## [Stored items]

········

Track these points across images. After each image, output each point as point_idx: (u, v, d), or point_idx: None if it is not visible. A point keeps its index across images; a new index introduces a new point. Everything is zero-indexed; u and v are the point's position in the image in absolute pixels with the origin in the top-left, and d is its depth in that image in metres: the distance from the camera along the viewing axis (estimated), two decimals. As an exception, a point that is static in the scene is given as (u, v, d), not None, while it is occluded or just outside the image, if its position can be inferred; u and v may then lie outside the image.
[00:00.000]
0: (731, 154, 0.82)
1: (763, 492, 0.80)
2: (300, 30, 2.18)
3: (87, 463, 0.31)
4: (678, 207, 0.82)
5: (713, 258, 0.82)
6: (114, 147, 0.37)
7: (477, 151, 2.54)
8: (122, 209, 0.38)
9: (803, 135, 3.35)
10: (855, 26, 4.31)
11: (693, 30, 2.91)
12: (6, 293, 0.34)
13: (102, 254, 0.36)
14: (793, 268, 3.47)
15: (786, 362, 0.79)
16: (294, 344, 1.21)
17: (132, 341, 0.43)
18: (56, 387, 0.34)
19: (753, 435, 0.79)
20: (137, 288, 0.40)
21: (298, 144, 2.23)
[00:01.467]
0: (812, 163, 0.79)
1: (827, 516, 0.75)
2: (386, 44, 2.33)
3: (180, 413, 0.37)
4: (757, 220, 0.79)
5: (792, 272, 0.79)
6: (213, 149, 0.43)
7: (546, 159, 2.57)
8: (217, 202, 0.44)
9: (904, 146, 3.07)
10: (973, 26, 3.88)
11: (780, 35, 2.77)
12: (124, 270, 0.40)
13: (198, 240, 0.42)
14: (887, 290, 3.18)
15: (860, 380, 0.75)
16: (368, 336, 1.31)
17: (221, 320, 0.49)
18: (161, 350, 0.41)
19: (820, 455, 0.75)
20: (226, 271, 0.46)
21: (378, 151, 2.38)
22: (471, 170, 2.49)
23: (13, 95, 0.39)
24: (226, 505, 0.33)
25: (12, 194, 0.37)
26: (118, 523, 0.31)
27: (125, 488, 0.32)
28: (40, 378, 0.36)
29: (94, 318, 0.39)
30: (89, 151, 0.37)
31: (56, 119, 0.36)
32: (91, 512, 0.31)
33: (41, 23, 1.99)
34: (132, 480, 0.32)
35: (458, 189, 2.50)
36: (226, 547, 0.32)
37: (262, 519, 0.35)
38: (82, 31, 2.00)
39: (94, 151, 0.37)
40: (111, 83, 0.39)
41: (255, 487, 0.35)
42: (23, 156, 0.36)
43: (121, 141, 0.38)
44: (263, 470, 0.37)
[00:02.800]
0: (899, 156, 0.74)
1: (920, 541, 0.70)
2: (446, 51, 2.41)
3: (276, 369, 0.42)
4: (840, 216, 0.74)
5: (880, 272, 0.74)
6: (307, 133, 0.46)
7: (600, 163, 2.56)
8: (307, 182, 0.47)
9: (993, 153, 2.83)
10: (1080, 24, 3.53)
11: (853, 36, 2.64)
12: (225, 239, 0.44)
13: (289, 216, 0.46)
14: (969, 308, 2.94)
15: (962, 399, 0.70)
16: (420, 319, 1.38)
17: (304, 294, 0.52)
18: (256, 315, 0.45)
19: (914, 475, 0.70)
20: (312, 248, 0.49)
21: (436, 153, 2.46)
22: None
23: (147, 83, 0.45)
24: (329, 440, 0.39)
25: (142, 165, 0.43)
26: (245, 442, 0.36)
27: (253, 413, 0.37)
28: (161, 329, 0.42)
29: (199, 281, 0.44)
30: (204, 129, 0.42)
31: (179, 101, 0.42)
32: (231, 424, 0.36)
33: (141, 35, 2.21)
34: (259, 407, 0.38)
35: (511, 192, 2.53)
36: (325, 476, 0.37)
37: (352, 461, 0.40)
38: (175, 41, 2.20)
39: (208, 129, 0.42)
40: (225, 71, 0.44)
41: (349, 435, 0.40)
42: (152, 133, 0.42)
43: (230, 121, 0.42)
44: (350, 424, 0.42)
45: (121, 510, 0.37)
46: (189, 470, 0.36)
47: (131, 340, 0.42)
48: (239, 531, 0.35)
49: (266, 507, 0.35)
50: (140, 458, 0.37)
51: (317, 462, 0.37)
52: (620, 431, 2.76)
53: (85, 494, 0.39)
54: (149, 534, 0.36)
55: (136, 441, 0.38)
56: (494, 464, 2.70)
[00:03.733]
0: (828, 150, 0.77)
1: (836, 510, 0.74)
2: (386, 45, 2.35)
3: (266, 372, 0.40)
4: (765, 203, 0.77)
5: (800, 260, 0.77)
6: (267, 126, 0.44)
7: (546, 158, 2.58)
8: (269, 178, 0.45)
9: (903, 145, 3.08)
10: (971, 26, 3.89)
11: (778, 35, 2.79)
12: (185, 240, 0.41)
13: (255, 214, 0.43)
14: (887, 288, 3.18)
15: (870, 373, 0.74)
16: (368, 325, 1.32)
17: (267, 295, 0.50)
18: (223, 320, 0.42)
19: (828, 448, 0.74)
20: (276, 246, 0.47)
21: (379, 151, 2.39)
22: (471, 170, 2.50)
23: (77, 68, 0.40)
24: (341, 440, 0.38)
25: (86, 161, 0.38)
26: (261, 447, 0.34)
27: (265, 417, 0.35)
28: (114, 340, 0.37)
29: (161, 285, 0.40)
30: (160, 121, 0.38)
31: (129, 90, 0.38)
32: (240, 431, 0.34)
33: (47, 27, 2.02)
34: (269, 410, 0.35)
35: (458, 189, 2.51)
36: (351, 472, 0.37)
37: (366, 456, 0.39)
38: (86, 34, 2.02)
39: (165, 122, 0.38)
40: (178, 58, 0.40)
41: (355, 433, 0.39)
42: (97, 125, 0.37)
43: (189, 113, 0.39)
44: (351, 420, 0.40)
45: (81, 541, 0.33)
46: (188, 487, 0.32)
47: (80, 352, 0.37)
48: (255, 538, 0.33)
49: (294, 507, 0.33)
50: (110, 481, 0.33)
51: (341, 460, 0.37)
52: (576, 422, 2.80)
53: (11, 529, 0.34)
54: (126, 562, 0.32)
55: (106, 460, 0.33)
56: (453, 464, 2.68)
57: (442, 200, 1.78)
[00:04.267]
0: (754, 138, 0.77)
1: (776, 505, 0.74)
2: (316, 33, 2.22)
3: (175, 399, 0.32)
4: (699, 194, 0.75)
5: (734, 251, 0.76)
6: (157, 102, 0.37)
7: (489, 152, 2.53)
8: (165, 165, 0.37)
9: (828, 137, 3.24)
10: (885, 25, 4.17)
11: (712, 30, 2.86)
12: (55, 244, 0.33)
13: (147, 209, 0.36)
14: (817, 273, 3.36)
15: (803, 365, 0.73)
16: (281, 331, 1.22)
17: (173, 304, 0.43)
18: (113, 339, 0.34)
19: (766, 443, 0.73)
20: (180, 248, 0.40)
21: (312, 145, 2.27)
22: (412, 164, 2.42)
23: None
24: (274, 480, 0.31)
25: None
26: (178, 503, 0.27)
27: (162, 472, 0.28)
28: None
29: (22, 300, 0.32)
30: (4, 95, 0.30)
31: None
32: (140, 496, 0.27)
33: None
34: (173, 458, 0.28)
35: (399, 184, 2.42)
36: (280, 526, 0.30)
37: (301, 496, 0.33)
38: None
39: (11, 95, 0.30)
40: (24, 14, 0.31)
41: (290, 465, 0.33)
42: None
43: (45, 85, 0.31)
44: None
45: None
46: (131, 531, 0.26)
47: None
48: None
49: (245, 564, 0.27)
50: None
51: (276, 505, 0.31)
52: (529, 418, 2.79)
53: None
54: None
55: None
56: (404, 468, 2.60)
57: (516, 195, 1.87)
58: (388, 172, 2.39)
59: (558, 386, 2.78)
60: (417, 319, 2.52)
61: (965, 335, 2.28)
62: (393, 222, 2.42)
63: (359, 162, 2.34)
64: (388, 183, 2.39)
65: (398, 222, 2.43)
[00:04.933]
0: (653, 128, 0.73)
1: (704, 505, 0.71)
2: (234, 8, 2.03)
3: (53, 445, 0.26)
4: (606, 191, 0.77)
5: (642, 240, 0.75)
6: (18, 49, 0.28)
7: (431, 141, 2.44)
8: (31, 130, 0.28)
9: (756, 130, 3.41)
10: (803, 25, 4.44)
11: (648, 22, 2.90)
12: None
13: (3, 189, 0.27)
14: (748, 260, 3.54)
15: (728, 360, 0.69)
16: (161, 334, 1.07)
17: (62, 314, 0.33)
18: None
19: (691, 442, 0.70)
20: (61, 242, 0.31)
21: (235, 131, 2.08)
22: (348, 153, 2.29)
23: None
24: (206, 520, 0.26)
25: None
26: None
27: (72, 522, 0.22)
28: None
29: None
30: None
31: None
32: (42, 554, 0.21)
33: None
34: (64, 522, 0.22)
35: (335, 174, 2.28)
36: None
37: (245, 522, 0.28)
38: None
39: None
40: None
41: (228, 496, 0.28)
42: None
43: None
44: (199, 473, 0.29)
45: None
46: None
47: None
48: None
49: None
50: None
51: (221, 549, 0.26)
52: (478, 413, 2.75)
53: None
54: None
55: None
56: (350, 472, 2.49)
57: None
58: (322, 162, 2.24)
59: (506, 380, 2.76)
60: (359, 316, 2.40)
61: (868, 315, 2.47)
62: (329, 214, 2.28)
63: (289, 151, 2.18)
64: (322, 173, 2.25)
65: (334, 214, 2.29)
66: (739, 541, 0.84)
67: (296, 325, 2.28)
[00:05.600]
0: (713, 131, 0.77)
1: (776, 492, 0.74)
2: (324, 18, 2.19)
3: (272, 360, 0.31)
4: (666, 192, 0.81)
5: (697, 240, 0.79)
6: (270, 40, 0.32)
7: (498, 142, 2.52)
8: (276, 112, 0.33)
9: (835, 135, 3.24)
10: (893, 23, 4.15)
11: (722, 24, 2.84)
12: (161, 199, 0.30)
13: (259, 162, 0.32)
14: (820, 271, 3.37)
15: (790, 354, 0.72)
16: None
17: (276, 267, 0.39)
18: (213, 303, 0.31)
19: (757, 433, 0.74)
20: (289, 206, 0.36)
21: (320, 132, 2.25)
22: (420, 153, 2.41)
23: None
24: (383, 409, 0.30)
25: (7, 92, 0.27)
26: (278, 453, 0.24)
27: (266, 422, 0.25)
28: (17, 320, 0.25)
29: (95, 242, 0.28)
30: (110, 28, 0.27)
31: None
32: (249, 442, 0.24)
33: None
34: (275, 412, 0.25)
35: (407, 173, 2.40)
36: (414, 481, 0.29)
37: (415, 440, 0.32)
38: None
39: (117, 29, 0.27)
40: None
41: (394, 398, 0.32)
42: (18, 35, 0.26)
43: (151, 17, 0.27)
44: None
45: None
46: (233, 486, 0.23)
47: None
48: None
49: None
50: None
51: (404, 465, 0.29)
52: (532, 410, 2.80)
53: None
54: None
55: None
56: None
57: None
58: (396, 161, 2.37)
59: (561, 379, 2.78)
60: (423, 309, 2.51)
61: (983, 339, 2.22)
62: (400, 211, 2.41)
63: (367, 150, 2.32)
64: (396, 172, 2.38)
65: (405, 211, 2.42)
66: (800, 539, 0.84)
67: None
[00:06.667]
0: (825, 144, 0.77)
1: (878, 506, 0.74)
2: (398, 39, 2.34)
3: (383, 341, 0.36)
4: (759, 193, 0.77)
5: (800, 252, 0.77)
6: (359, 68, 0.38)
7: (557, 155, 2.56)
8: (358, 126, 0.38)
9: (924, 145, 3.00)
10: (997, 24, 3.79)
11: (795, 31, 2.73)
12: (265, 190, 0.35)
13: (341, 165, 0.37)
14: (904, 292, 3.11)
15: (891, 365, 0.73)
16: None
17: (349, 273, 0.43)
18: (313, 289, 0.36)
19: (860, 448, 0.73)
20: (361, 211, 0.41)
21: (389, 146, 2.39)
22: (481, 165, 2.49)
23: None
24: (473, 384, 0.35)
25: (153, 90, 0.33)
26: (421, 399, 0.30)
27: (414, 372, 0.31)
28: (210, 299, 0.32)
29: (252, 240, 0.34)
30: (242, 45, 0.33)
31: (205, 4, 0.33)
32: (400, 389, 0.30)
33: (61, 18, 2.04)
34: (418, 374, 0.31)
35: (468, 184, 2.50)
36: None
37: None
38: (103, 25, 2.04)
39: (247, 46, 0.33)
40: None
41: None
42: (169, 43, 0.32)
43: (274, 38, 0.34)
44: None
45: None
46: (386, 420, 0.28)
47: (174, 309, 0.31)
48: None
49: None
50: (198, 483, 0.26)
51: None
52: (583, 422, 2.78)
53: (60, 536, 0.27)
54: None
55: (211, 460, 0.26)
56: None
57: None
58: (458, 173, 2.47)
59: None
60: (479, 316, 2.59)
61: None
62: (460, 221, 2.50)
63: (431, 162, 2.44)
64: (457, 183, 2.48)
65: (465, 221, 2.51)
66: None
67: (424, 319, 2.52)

········

## [Your assignment]
Reproduce word for word the lines of the records above, beginning at the first and ending with the line where "6: (114, 147, 0.37)" appears, and nothing past it.

## [Solution to this task]
Track these points across images. After each image, output each point as point_idx: (u, v, d), or point_idx: None if it is not visible. A point keeps its index across images; a new index introduces a new point. Everything is zero-indexed; u and v are the point's position in the image in absolute pixels with the origin in the top-left, and d is its depth in that image in metres: the distance from the camera along the viewing axis (estimated), two decimals. As an exception, a point that is static in the scene is given as (u, v, d), not None, while it is occluded or just outside the image, if its position can be inferred; u and v may then lie outside the image.
[00:00.000]
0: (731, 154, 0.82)
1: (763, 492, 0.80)
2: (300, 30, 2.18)
3: (87, 463, 0.31)
4: (678, 207, 0.82)
5: (713, 258, 0.82)
6: (114, 147, 0.37)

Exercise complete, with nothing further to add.